First, there are a few things that seem a bit odd about this system.

  1. Evaling files to load.
    • I don't remember ever seeing this before now, and I am actually a bit surprised it works.
    • Since this is just a basic python dictionary, using something like JSON would be more expected. A more fancy system could use mmap'd files.
    • I am curious about the relative overhead of this solution vs json. Lightweight compression may even make sense if the loading is IO dominated (but I would think loading is mostly CPU bound because of the need to parse data on load).
  2. All data must be loaded for a single prediction to be computed.
    • Breaking the prediction storage up into smaller pieces would mean that the system would have to load much smaller files.
    • For example, if data is stored in per-hour slices, we would need to load only ~0.6% (= 1/(24*7)) of the data needed for wday calculations.
    • This would mean more IO when data is recomputed, and more small files to manage, but it seems like this would be worthwhile for a read-mostly system.
  3. Predictions are done for 1 data point at a time.
    • Batching seems like it would make sense, esp. since once the data is loaded predictions are very fast to calculate.
  4. No tests.
    • I don't see any test code for this fairly complex series of operations in the CheckMK code base.
    • The code would be fairly hard to test well because the functions are not very granular (mix IO, business logic, failure checks, etc).
    • Breaking these giant functions into smaller well-named pieces would make the code easier to understand and easier to test.

Second, given what I know about other similar anomaly detection systems, there are a few things that could be quickly improved with minimal code changes.

  1. Use robust estimators.
    • It is now common to use median / MAD for monitoring applications instead of mean / standard deviation because the robust estimators are less sensitive to outliers.
    • Adding this in as an option (i.e. the user can select which to use) would be a quite simple.
  2. Apply smoothing to the prediction values.
    • A simple rolling average would smooth out the data points and make the series less prone to sporadic jumps.
    • Not all data benefits from smoothing (and it can be dangerous to smoothing to the prediction and not the data coming in), but a small moving window of a ~30 seconds would likely just make predictions more consistent.
    • The stddev/MAD values could be smoothed in addition to the average/median values.
    • The user could select the sliding window size, and this could be applied to the consolidated list in compute_prediction as a post-processing step.
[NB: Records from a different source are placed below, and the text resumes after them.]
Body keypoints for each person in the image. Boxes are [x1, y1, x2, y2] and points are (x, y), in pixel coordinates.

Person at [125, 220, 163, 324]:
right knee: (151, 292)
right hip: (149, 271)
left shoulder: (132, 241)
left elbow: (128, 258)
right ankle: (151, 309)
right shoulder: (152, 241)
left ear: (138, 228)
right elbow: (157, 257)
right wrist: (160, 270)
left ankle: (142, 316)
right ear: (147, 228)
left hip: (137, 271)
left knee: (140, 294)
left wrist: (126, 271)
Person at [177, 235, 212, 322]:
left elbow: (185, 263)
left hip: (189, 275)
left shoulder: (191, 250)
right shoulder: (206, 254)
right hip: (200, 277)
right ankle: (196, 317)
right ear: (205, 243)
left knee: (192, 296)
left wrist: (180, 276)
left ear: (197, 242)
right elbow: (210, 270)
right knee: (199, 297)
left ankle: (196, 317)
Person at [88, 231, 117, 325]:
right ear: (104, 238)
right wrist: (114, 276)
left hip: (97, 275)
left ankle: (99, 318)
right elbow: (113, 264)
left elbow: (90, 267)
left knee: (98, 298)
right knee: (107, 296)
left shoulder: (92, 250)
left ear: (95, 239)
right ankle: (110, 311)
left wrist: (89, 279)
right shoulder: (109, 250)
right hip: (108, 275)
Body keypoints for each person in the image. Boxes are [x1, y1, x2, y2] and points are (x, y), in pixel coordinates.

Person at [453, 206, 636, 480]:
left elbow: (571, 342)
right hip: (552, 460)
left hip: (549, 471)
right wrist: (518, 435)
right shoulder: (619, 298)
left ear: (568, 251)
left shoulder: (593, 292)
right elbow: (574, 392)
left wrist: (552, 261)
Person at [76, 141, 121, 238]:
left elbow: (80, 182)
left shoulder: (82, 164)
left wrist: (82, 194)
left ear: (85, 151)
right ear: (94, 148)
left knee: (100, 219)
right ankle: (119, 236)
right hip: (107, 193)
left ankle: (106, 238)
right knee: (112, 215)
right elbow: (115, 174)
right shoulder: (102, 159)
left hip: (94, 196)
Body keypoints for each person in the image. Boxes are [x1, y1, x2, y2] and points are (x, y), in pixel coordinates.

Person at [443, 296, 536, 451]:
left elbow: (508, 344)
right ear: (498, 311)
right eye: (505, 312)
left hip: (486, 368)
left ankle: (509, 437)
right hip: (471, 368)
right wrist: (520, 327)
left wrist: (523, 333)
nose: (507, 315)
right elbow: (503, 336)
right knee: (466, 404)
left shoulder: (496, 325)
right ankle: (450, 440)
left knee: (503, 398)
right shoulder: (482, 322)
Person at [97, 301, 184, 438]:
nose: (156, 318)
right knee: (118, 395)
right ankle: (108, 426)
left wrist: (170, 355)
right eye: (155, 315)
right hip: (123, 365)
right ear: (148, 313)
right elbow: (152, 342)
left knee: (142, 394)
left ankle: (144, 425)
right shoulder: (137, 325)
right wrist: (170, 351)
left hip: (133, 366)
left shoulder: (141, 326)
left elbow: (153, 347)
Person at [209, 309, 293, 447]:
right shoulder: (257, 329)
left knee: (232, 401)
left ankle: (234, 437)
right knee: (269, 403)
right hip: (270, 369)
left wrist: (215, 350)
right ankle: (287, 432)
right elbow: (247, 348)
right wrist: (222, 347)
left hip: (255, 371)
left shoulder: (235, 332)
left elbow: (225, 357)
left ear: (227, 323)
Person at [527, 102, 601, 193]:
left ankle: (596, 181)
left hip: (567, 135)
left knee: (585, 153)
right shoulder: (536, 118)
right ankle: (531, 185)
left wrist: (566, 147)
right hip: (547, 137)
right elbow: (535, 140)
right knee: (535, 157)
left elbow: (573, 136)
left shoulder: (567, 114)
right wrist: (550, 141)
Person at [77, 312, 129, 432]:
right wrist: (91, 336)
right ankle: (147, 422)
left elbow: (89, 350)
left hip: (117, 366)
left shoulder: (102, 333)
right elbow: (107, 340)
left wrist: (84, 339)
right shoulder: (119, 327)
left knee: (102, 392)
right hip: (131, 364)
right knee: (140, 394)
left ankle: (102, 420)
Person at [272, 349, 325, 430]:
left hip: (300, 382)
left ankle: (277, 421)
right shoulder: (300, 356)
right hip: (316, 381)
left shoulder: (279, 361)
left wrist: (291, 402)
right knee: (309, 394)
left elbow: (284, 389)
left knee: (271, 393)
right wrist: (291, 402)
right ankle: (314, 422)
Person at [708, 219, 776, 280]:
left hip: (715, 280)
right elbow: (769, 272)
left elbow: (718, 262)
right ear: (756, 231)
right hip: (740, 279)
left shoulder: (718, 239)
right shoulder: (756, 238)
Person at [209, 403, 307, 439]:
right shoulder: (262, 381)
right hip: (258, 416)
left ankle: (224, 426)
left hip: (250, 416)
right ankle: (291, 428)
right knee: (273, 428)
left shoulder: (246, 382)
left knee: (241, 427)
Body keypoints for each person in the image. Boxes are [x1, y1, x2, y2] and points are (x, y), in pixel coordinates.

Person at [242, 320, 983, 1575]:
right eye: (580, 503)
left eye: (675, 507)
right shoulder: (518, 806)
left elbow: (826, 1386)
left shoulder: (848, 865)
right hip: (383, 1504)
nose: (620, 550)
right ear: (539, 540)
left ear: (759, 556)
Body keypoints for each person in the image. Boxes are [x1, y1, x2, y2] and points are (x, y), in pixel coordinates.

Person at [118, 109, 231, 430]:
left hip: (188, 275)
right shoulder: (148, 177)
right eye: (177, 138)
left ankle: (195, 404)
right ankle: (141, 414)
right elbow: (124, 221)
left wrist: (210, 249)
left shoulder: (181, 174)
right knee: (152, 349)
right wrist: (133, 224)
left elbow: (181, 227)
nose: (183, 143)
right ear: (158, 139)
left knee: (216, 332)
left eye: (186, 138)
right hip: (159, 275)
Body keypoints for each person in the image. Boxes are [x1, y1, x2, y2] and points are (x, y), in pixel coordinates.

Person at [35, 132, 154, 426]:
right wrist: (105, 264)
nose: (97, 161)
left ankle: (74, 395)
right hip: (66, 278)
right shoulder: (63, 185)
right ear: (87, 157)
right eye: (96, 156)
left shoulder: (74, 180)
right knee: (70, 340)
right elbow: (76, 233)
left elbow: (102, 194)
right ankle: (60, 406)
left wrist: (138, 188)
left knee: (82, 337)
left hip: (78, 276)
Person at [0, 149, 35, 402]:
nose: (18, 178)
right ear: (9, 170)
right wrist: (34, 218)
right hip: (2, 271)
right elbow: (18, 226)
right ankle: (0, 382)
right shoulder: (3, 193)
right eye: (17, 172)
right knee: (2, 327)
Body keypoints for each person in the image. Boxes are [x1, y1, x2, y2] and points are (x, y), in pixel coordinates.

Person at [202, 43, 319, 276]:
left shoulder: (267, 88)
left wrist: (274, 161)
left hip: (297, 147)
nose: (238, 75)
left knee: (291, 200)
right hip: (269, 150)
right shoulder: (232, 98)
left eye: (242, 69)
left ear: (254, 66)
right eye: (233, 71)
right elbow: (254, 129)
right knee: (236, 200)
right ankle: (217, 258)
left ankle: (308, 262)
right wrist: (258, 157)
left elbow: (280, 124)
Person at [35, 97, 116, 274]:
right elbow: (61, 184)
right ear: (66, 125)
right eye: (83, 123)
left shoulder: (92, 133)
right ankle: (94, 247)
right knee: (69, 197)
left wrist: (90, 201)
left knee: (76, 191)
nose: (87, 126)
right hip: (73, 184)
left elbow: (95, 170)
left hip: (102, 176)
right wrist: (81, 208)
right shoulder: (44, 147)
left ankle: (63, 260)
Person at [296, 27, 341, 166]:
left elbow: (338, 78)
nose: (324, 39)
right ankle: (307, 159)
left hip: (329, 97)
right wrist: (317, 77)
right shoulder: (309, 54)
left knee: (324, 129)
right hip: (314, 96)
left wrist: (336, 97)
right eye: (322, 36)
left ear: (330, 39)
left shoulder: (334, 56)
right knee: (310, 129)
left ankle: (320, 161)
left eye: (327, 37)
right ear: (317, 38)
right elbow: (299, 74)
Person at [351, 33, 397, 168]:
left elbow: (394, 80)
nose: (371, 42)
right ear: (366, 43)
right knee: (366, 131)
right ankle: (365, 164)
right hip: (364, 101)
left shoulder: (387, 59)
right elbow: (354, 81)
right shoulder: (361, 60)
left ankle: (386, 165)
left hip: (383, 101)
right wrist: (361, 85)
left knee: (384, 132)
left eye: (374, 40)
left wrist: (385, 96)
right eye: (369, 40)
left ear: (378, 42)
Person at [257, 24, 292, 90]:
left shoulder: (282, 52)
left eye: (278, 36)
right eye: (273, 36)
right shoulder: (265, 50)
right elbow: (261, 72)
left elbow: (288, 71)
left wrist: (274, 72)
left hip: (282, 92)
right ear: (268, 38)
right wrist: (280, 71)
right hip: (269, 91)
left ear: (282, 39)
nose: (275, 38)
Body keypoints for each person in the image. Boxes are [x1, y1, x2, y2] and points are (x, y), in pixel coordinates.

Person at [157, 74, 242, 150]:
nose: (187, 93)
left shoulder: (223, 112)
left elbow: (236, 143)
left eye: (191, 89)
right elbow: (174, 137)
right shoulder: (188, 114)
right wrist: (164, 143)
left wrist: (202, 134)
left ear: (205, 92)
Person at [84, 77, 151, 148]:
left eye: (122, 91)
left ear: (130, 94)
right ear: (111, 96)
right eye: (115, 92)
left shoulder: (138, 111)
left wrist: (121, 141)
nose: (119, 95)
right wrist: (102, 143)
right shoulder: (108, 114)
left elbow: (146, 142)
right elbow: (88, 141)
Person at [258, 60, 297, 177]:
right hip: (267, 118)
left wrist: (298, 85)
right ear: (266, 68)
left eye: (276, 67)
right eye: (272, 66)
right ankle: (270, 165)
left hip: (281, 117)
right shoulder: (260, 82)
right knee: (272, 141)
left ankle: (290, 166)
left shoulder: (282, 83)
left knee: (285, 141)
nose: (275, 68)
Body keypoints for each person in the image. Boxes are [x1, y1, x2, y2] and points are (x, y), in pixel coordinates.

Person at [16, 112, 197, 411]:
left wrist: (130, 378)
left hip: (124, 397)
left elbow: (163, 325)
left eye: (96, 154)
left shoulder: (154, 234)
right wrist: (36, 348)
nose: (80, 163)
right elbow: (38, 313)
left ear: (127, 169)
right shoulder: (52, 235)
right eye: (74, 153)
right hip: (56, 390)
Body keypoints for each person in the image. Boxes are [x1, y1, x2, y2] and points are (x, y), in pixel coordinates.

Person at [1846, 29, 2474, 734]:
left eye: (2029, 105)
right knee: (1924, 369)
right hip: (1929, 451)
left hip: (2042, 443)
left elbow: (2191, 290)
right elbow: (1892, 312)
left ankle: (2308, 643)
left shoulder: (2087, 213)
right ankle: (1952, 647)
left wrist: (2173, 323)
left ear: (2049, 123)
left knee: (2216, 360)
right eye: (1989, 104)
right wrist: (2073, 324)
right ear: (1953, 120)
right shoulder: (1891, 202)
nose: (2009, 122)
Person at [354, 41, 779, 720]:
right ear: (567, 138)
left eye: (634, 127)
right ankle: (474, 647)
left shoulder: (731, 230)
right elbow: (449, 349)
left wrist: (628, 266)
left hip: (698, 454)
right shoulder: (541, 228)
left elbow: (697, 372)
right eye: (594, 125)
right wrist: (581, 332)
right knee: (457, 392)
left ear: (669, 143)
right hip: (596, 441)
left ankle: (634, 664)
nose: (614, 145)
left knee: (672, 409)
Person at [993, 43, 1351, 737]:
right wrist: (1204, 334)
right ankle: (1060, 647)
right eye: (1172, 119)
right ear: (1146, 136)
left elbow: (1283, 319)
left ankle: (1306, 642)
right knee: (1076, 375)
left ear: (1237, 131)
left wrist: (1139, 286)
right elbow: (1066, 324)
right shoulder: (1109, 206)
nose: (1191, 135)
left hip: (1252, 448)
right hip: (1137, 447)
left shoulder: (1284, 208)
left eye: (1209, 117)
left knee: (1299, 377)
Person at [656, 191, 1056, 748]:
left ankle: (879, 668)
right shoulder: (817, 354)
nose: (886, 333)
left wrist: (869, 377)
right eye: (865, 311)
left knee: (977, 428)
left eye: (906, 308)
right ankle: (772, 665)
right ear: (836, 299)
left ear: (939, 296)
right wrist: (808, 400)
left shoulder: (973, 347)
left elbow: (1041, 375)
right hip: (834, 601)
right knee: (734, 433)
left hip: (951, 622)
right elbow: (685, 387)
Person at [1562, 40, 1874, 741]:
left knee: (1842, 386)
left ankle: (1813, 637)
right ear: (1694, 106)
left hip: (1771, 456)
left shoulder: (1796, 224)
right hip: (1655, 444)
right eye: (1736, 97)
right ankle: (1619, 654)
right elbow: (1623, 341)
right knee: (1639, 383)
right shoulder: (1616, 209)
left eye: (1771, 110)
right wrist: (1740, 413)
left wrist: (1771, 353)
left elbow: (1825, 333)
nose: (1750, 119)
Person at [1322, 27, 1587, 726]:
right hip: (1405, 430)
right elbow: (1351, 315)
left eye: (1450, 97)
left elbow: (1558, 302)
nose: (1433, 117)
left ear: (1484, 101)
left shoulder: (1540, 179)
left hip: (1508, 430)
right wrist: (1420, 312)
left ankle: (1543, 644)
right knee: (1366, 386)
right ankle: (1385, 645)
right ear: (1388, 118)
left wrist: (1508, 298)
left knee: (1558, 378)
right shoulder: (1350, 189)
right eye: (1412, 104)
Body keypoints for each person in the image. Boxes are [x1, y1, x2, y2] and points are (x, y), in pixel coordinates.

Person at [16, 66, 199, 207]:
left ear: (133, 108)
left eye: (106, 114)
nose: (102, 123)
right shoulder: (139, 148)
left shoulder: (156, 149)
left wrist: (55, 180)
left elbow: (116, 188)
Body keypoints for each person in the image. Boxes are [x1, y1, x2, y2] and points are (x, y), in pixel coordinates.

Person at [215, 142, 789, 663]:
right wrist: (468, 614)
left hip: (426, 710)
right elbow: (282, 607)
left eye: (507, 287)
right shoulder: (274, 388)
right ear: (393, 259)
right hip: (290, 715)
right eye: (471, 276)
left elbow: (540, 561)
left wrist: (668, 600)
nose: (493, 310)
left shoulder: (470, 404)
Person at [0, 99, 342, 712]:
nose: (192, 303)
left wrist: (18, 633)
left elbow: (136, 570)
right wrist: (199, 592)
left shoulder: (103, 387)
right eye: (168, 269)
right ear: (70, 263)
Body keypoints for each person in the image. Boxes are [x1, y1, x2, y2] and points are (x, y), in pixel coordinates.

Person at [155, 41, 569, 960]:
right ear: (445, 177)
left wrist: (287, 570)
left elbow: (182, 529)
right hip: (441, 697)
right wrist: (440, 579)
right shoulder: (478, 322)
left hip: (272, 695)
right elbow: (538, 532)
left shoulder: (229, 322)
However, even with all this there are a few things I really like about the current solution.

  1. Does all its work in 1 loop.
    • Ordinarily I would think that once you find data out of data you would put an item in a queue to kick off a background process to reload the data to keep the read process fast.
    • However this means you have to handle missing/malformed and out of date records separately.
    • Even though write and read happen in the same place, this makes the logic very easy to follow.
  2. Results are easily interpretable.
    • Your baseline value is always the average of the last N values for a given time offset into a cycle.
    • This is very easy to understand, and it makes the system less surprising.

Summary

The predictive analytics feature of CheckMK is a fairly simple system (~300 LOC) based off simple statistics for historical data. There are some odd parts in the implementation that go against best practices for the design of more modern analytics systems, and there are several opportunities for improvement. Still, the system has been used by 1000s of organizations to solve real business problems.

The biggest point I personally took away from this research is a reminder that, even for complex problems, sometimes simple solutions are good enough to do the job.